HSBC data shows that 54% of people in Britain have had the same current account for over a decade and 2 in 5 remain at their same bank for over 15 years.

This is despite 64% of people reporting they receive no benefits at their current bank.

So, is switching bank accounts a good idea or not?

Switching your bank account is a personal decision and many people are happy to remain with their existing account for the simple reason of convenience. If you want better interest rates so you can earn on your savings then it could be beneficial to shop around for better deals.

Be careful not to switch too many times as this could affect your credit score!


Reasons for switching banks

  • Many banks offer rewards to new customers, you could receive a cash, travel, voucher rewards if you switch
  • A new bank could offer better interest rates than your existing one.
  • You may have had some issues with your existing bank account e.g. fraud issues or service and need a switch.
  • You may want to open a savings account with better interest and need to have a current account with the same bank first.
  • You want to open an appealing junior account for your children and you need your own current account at the same bank.
  • Your local branch shut down so you need to move to a bank with a branch nearby.


Does Switching banks accounts affect my credit score?

When applying for new bank accounts they will run a check on your file which leaves a trace on your credit report which other lenders later on could see.

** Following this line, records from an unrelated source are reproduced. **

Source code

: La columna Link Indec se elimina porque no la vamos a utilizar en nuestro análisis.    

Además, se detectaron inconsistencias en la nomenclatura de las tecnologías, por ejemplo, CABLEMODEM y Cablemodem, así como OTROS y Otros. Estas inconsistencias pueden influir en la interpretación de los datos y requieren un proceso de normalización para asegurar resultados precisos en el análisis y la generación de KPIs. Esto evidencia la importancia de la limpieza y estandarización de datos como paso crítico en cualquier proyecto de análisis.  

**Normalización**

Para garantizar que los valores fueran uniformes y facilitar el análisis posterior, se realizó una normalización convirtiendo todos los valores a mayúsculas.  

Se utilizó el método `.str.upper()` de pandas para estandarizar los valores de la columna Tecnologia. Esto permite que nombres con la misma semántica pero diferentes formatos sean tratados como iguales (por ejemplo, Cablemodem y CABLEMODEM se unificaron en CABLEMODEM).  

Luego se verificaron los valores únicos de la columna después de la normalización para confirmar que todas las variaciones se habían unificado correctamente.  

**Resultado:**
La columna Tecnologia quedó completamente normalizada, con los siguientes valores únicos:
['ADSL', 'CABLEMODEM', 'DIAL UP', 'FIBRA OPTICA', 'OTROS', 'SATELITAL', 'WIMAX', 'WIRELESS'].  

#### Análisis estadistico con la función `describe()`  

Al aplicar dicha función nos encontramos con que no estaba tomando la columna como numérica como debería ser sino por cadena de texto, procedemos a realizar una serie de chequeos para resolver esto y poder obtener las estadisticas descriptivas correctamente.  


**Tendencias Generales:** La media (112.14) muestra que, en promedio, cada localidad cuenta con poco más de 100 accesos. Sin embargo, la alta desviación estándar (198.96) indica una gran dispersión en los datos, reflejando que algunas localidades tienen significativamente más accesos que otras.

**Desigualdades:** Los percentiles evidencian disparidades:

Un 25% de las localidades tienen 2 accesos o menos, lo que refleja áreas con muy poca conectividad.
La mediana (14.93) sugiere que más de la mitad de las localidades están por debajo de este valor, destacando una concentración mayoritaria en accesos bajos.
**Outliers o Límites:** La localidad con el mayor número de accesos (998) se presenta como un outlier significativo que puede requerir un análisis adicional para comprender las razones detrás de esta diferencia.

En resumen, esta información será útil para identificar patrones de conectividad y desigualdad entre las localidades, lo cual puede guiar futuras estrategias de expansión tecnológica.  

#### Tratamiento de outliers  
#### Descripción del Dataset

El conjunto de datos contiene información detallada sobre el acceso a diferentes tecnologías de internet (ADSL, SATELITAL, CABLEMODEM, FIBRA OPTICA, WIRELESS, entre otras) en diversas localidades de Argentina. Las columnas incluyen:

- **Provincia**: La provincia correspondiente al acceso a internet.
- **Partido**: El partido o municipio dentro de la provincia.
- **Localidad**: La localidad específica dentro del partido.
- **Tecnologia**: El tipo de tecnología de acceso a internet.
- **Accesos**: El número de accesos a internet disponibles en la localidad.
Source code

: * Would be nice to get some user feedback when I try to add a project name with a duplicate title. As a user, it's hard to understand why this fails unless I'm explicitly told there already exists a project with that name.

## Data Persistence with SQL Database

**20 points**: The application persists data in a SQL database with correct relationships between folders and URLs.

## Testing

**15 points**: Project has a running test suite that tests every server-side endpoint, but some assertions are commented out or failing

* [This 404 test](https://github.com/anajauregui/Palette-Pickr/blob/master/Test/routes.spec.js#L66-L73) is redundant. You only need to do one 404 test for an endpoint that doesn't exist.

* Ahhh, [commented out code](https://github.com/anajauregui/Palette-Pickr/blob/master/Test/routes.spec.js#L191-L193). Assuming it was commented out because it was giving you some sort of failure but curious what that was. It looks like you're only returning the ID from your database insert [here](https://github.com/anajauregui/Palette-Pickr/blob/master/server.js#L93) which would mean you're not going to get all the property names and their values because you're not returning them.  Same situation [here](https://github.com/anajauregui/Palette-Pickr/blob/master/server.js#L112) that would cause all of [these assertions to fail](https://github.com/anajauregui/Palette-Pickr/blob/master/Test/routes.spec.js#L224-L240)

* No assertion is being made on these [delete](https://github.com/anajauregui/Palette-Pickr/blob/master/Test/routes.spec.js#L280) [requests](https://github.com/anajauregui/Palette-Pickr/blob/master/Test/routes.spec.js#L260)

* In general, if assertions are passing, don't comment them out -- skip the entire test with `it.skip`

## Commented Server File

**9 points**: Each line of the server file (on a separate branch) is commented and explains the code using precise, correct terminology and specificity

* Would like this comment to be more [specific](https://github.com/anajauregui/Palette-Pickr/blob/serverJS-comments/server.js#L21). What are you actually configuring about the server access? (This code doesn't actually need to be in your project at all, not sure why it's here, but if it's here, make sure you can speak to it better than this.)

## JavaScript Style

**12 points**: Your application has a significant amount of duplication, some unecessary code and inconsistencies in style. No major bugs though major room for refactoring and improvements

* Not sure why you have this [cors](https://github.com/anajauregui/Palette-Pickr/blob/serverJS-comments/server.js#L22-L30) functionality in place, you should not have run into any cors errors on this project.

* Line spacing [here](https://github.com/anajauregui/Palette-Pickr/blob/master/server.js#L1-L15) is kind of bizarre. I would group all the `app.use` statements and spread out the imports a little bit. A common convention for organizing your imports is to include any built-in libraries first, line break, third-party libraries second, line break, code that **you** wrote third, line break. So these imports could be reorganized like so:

With multiple checks on your file leaving a mark this could reduce your chances of being accepted.

When applying to a bank they will either run a hard or soft credit check, make sure to avoid too many hard credit checks as these leave a noticeable trace on your file.

If you plan on taking out a loan e.g. getting a mortgage within the next 12 months then you should wait before you switch bank accounts as the file will not have recovered from the credit check yet.